Comment 3 for bug 613825

Revision history for this message
Andrew Edmunds (andrew-edmunds) wrote :

statd's start condition is:
start on (started portmap or mounting TYPE=nfs)

A "mounting TYPE=nfs" event while statd is stopped will cause statd to be started and mountall will block untill statd is running. However if statd is triggered by portmap and then a "mounting TYPE=nfs" event occurs while statd is in (say) pre-start or spawned state, the event is ignored and does not block mountall. Therefore it is not guaranteed that statd is in running state when mountall calls mount.nfs.

This seems to come down to the semantics of the "mounting" event. mounting(7) says:
"mountall(8) will wait for all services started by this event to be running, all tasks started by this event to have finished and all jobs stopped by this event to be stopped before proceeding with mounting the filesystem."

Waiting for "all services started by this event" is not good enough to guarantee that services the mount depends on will actually be running after the event completes.

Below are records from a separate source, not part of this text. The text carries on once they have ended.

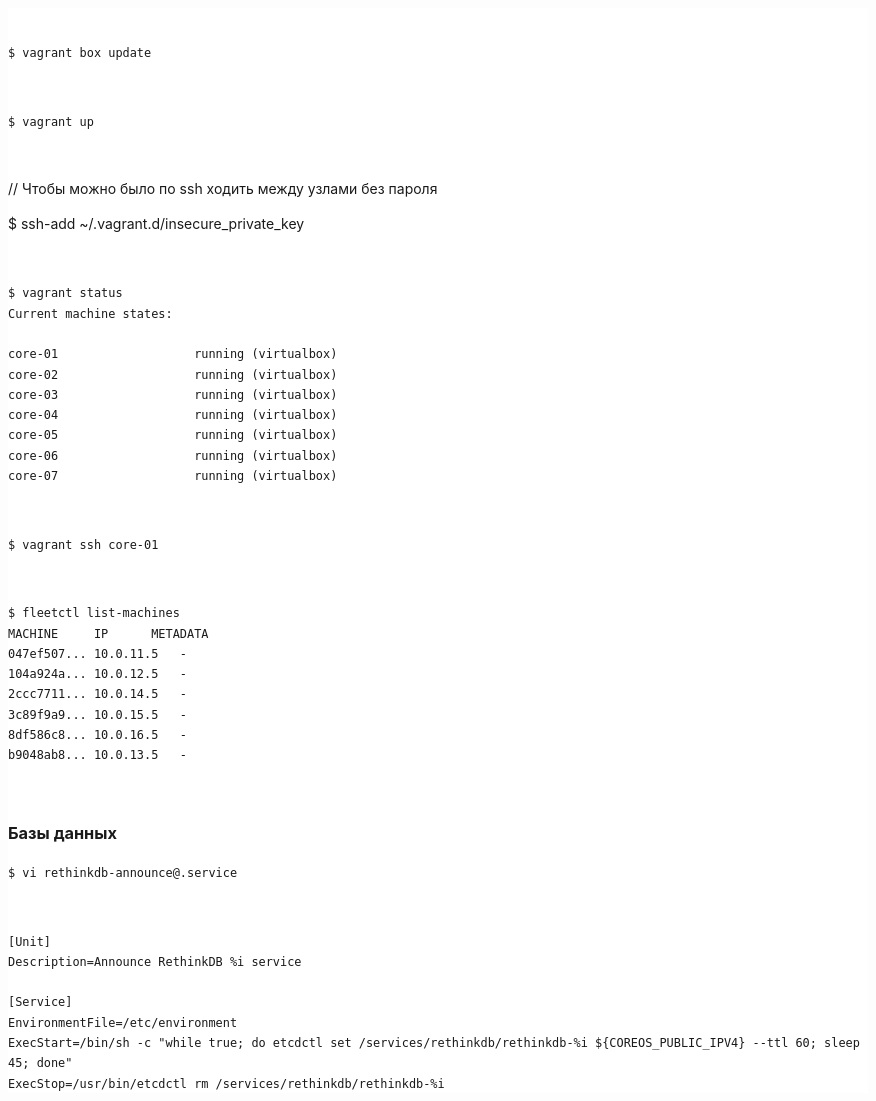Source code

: <br/>

    $ vagrant box update


<br/>

    $ vagrant up

<br/>


// Чтобы можно было по ssh ходить между узлами без пароля

  $ ssh-add ~/.vagrant.d/insecure_private_key


<br/>

    $ vagrant status
    Current machine states:

    core-01                   running (virtualbox)
    core-02                   running (virtualbox)
    core-03                   running (virtualbox)
    core-04                   running (virtualbox)
    core-05                   running (virtualbox)
    core-06                   running (virtualbox)
    core-07                   running (virtualbox)


<br/>

    $ vagrant ssh core-01


<br/>

    $ fleetctl list-machines
    MACHINE		IP		METADATA
    047ef507...	10.0.11.5	-
    104a924a...	10.0.12.5	-
    2ccc7711...	10.0.14.5	-
    3c89f9a9...	10.0.15.5	-
    8df586c8...	10.0.16.5	-
    b9048ab8...	10.0.13.5	-


<br/>

### Базы данных


    $ vi rethinkdb-announce@.service

<br/>

    [Unit]
    Description=Announce RethinkDB %i service

    [Service]
    EnvironmentFile=/etc/environment
    ExecStart=/bin/sh -c "while true; do etcdctl set /services/rethinkdb/rethinkdb-%i ${COREOS_PUBLIC_IPV4} --ttl 60; sleep 45; done"
    ExecStop=/usr/bin/etcdctl rm /services/rethinkdb/rethinkdb-%i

What is required is to wait for all services that *would be* started by this event to be running, even if they were actually started by something else.

If I've understood the code right, the implementation of this is in upstart-0.6.5/init/event.c, function event_pending_handle_jobs() :

                        nih_debug ("New instance %s", job_name (job));

                        /* Start the job with the environment we want */
                        if (job->goal != JOB_START) {
                                if (job->start_env)
                                        nih_unref (job->start_env, job);

                                job->start_env = env;
                                nih_ref (job->start_env, job);

                                job_finished (job, FALSE);

                                event_operator_events (job->class->start_on,
                                                       job, &job->blocking);

                                job_change_goal (job, JOB_START);
                        }

where event_operator_events() does the actual blocking and it only gets called in the case that the job's goal is changed to JOB_START.

Judging by their man pages, the "starting" and "stopping" events may have similar issues.